### [REQUIRED ACTION]
Of the lines below, count those containing the word "into". Reply with the number alone.

### [RECORDED INFORMATION]
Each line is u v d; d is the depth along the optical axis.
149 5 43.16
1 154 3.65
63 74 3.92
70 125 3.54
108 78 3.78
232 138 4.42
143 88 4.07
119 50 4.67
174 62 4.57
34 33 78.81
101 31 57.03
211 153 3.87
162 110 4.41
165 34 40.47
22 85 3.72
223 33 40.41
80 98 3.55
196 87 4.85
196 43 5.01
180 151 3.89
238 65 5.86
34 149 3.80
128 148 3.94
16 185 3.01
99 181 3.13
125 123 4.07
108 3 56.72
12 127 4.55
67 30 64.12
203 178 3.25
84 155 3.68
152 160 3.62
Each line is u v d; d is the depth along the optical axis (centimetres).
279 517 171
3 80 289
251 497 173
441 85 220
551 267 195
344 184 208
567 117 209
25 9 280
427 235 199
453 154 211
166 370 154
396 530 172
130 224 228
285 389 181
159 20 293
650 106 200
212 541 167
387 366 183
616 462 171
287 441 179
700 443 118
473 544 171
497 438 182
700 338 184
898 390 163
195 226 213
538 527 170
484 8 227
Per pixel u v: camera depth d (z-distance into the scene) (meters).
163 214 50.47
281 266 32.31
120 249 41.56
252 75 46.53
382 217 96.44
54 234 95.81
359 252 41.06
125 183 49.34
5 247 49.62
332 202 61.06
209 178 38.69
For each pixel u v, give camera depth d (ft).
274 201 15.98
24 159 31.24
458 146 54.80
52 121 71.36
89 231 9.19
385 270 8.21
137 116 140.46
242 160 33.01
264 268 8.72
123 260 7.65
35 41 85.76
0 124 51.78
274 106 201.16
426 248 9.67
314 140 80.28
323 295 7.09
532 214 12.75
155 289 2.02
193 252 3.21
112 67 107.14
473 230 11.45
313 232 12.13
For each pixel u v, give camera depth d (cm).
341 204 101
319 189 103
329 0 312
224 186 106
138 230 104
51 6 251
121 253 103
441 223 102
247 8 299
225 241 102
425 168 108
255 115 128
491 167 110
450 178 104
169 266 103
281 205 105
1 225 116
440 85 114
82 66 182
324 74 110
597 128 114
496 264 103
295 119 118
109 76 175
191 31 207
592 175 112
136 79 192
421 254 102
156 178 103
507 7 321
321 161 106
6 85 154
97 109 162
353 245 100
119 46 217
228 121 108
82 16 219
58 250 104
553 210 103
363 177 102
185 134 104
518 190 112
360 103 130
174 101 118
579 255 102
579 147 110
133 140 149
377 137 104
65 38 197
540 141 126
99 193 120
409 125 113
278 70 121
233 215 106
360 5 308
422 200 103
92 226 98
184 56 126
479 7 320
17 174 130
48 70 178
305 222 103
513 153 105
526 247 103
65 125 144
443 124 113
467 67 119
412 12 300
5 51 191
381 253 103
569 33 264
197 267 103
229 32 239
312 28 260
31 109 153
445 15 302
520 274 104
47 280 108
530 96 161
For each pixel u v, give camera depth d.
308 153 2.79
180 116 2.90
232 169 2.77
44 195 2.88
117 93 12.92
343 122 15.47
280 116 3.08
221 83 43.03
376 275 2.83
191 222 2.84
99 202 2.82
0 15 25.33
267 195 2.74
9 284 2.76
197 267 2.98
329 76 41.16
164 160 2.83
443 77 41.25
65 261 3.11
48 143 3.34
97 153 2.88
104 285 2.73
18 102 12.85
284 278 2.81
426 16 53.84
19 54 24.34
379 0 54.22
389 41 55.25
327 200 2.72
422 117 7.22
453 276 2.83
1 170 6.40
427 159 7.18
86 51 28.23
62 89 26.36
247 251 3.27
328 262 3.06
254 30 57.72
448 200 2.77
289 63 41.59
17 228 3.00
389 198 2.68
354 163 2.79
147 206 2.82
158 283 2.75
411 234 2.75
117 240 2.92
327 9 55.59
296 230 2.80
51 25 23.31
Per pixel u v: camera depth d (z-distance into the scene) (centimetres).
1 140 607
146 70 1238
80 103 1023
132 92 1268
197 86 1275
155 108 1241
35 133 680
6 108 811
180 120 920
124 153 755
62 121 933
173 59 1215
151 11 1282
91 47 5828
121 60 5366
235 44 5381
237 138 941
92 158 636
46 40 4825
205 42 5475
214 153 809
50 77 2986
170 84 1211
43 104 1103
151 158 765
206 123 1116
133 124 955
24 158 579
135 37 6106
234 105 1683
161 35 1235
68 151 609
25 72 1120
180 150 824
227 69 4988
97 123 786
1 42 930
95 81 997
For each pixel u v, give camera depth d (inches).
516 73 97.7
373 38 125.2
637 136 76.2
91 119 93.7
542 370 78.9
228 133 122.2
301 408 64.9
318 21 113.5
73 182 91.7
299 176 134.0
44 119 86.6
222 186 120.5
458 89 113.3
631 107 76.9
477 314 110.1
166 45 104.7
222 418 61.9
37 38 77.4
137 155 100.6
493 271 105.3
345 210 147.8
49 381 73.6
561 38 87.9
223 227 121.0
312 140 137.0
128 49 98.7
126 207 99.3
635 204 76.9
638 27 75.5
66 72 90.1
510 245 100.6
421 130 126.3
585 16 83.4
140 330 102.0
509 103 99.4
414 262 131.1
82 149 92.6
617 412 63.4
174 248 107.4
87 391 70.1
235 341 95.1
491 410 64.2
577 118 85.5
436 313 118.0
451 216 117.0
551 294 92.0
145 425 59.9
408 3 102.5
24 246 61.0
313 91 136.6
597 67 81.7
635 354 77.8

### [SOLUTION TO THIS EXERCISE]
2